Judges 13-16
Was Samson a hero of faith or a tragic disaster? Wrestling with Judges 13–16 honestly.
Let’s talk about it.
Key Topics Covered:
- The angel of the Lord (or angel of God?) appearing to Manoah and his wife in Judges 13
- Why Manoah and his wife thought seeing God meant certain death — and whether they were right
- The angel's mysterious refusal to give his name: "Why do you ask my name? It is wonderful"
- The Spirit of the Lord beginning to "stir" Samson — what does that actually mean?
- Samson demanding a Philistine wife and the haunting note that "it was of the Lord"
- The lion carcass, the honey, and whether scooping a snack out of a dead animal violated the Nazarite vow
- The riddle, the wedding feast, and the killing of the 30 men of Ashkelon
- 300 foxes, 1,000 men with the jawbone of a donkey — historical fact or pious embellishment?
- Samson's final prayer between the pillars: faith, vengeance, or both?
- Why Samson is named in Hebrews 11 — and the crucial distinction between faith and faithfulness
20 years as judge: does that change how we read his character?
Theological Discussions:
- The identity of the angel of the Lord — angel, theophany, or pre-incarnate Christ?

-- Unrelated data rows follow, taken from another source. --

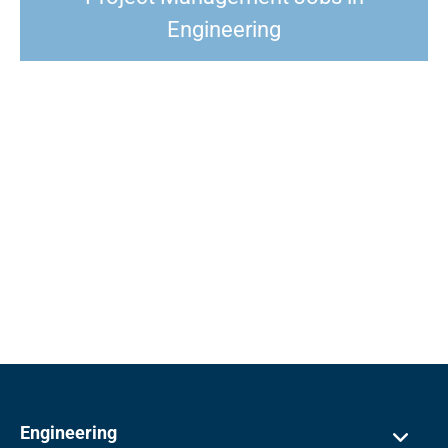
Engineering
Engineering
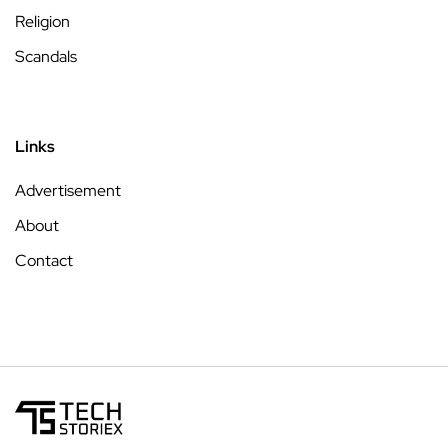
Religion
Scandals
Links
Advertisement
About
Contact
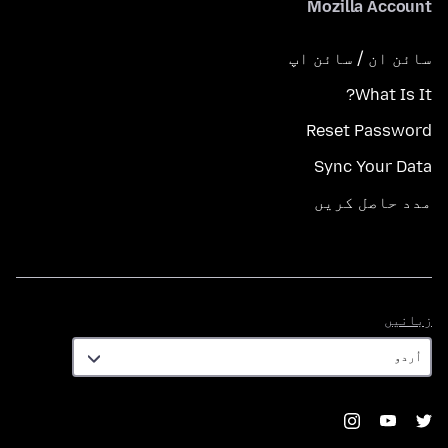
Mozilla Account
سائن ان / سائن اپ
What Is It?
Reset Password
Sync Your Data
مدد حاصل کریں
زبانیں
زبانیں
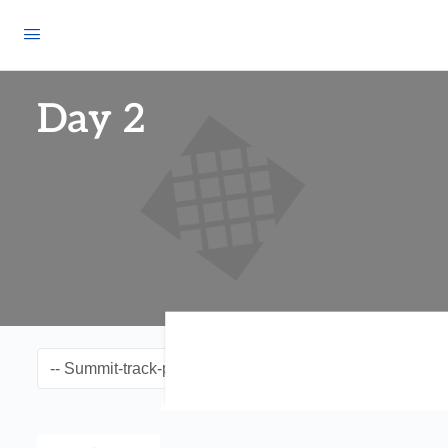
Day 2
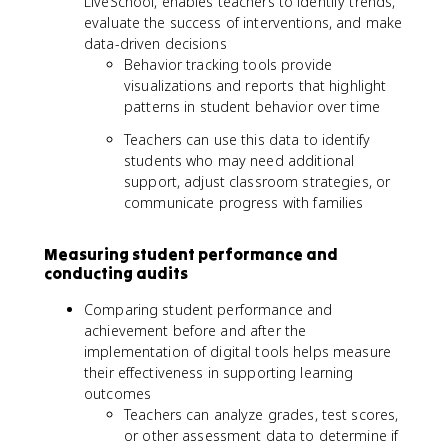
LiveSchool, enables teachers to identify trends,
evaluate the success of interventions, and make
data-driven decisions
Behavior tracking tools provide
visualizations and reports that highlight
patterns in student behavior over time
Teachers can use this data to identify
students who may need additional
support, adjust classroom strategies, or
communicate progress with families
Measuring student performance and
conducting audits
Comparing student performance and
achievement before and after the
implementation of digital tools helps measure
their effectiveness in supporting learning
outcomes
Teachers can analyze grades, test scores,
or other assessment data to determine if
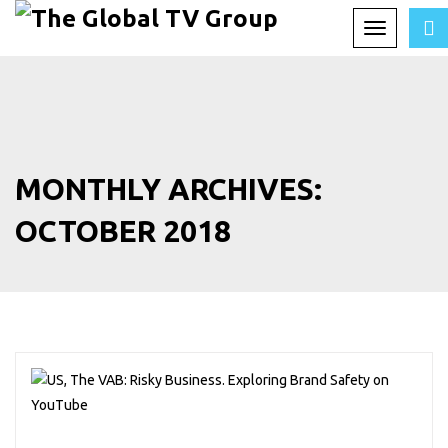
Toggle
navigation
MONTHLY ARCHIVES:
OCTOBER 2018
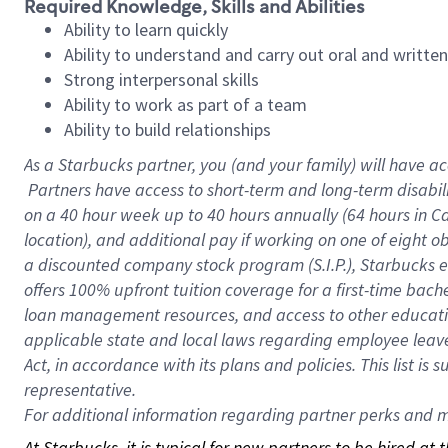
Required Knowledge, Skills and Abilities
Ability to learn quickly
Ability to understand and carry out oral and writte
Strong interpersonal skills
Ability to work as part of a team
Ability to build relationships
As a Starbucks
partner, you (and your family) will have ac
Partners have access to short-term and long-term disabil
on a
40 hour
week up to
40 hours
annually (
64 hours
in Ca
location), and additional pay if working on one of eight o
a discounted company stock program (S.I.P.), Starbucks e
offers 100% upfront tuition coverage for a first-time bac
loan management resources, and access to other educatio
applicable state and local laws regarding employee leave 
Act, in accordance with its plans and policies. This list 
representative.
For
additional information regarding partner perks and mo
At Starbucks, it is typical for new partners to be hired at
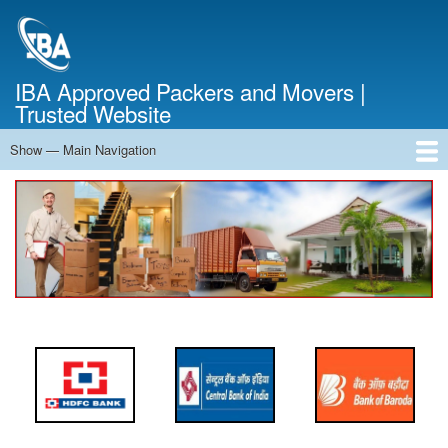
Skip
to
main
content
IBA Approved Packers and Movers |
Trusted Website
Show — Main Navigation
Main
Navigation
Home
About Us
Services
Cost Calculator
FAQ
Blog
Contact Us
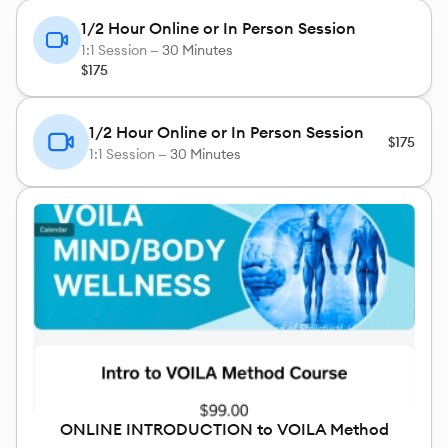
1/2 Hour Online or In Person Session
1:1 Session —
30 Minutes
$175
1/2 Hour Online or In Person Session
$175
1:1 Session —
30 Minutes
ONLINE INTRODUCTION to VOILA Method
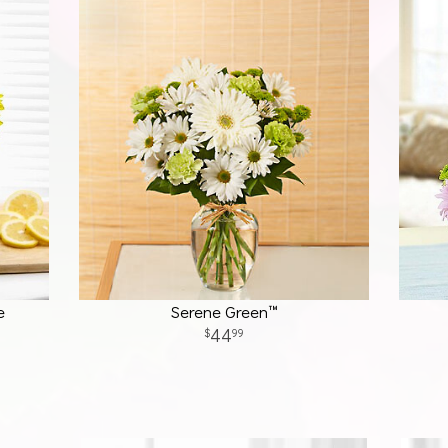
e
Serene Green™
44
99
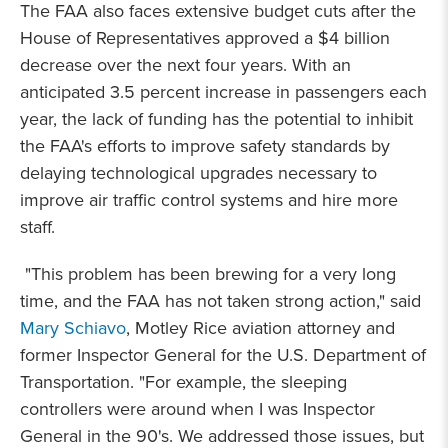
The FAA also faces extensive budget cuts after the
House of Representatives approved a $4 billion
decrease over the next four years. With an
anticipated 3.5 percent increase in passengers each
year, the lack of funding has the potential to inhibit
the FAA's efforts to improve safety standards by
delaying technological upgrades necessary to
improve air traffic control systems and hire more
staff.
"This problem has been brewing for a very long
time, and the FAA has not taken strong action," said
Mary Schiavo
, Motley Rice aviation attorney and
former Inspector General for the U.S. Department of
Transportation. "For example, the sleeping
controllers were around when I was Inspector
General in the 90's. We addressed those issues, but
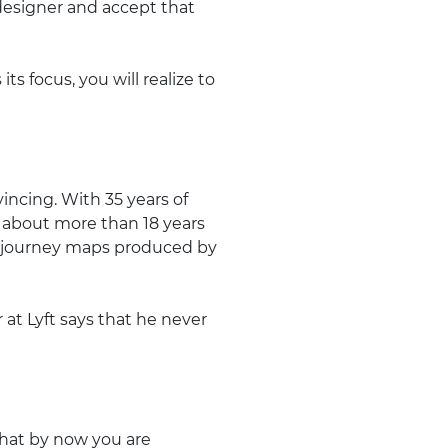
a designer and accept that
s focus, you will realize to
incing. With 35 years of
 about more than 18 years
d journey maps produced by
t Lyft says that he never
 that by now you are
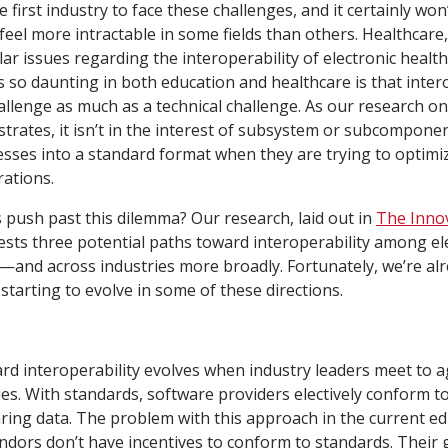
e first industry to face these challenges, and it certainly won’
eel more intractable in some fields than others. Healthcare,
lar issues regarding the interoperability of electronic healt
 so daunting in both education and healthcare is that interop
llenge as much as a technical challenge. As our research o
ustrates, it isn’t in the interest of subsystem or subcompone
ocesses into a standard format when they are trying to optimi
ations.
 push past this dilemma? Our research, laid out in
The Innov
ests three potential paths toward interoperability among el
ly—and across industries more broadly. Fortunately, we’re al
 starting to evolve in some of these directions.
ard interoperability evolves when industry leaders meet to 
es. With standards, software providers electively conform to 
ring data. The problem with this approach in the current e
endors don’t have incentives to conform to standards. Their g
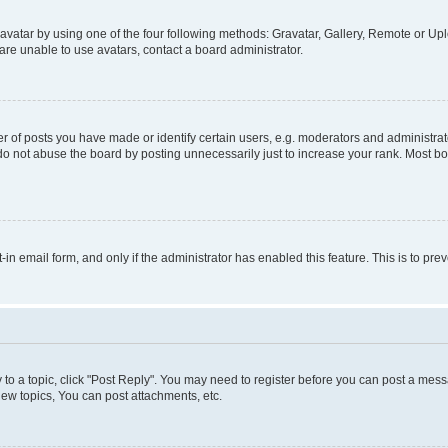
vatar by using one of the four following methods: Gravatar, Gallery, Remote or Uplo
re unable to use avatars, contact a board administrator.
f posts you have made or identify certain users, e.g. moderators and administrato
do not abuse the board by posting unnecessarily just to increase your rank. Most boa
t-in email form, and only if the administrator has enabled this feature. This is to 
y to a topic, click "Post Reply". You may need to register before you can post a messa
ew topics, You can post attachments, etc.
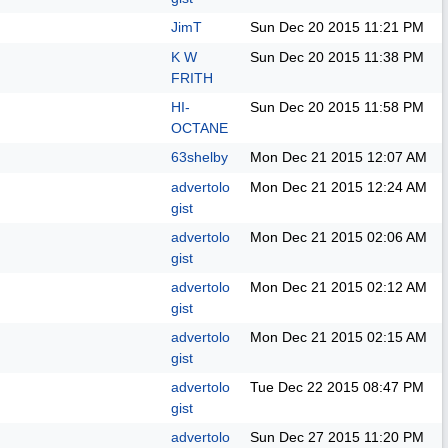
JimT
Sun Dec 20 2015
11:21 PM
K W
Sun Dec 20 2015
11:38 PM
FRITH
HI-
Sun Dec 20 2015
11:58 PM
OCTANE
63shelby
Mon Dec 21 2015
12:07 AM
advertolo
Mon Dec 21 2015
12:24 AM
gist
advertolo
Mon Dec 21 2015
02:06 AM
gist
advertolo
Mon Dec 21 2015
02:12 AM
gist
advertolo
Mon Dec 21 2015
02:15 AM
gist
advertolo
Tue Dec 22 2015
08:47 PM
gist
advertolo
Sun Dec 27 2015
11:20 PM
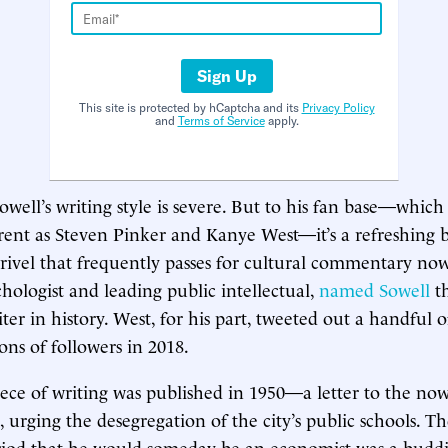
Sign Up
This site is protected by hCaptcha and its
Privacy Policy
and
Terms of Service
apply.
 Sowell’s writing style is severe. But to his fan base—which
ferent as Steven Pinker and Kanye West—it’s a refreshing
drivel that frequently passes for cultural commentary now
hologist and leading public intellectual,
named Sowell
t
er in history. West, for his part, tweeted out a handful o
ons of followers in 2018.
 piece of writing was published in 1950—a letter to the no
, urging the desegregation of the city’s public schools. T
riod that he would someday be an economist was a buddin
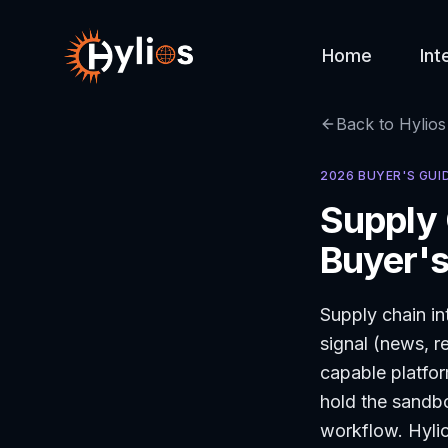
Home
Int
Back to Hylios
2026 BUYER'S GUI
Supply 
Buyer's
Supply chain int
signal (news, r
capable platfor
hold the sandbo
workflow. Hylios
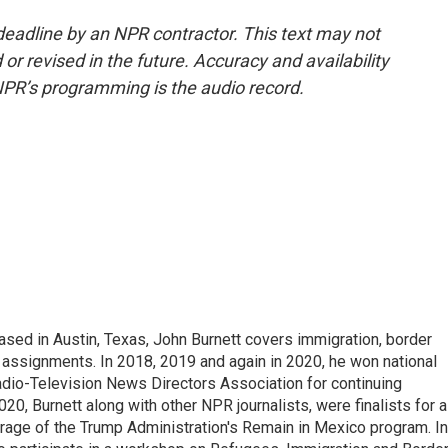
deadline by an NPR contractor. This text may not
or revised in the future. Accuracy and availability
NPR’s programming is the audio record.
ed in Austin, Texas, John Burnett covers immigration, border
l assignments. In 2018, 2019 and again in 2020, he won national
io-Television News Directors Association for continuing
20, Burnett along with other NPR journalists, were finalists for a
rage of the Trump Administration's Remain in Mexico program. In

- God's sovereignty and human sinful desire: did God put a Philistine woman in Samson's heart, or did He simply move him into a situation He knew would unfold?
- Levitical uncleanness vs. Nazarite-specific violations — categories of holiness in the Mosaic Law
- "Just war," Deus vult, and the danger of applying Old Testament conquest narratives to the New Covenant
- God's habit of using deeply unrighteous instruments to accomplish His purposes
- Faith vs. faithfulness — what does Hebrews 11 actually commend in its "hall of faith"?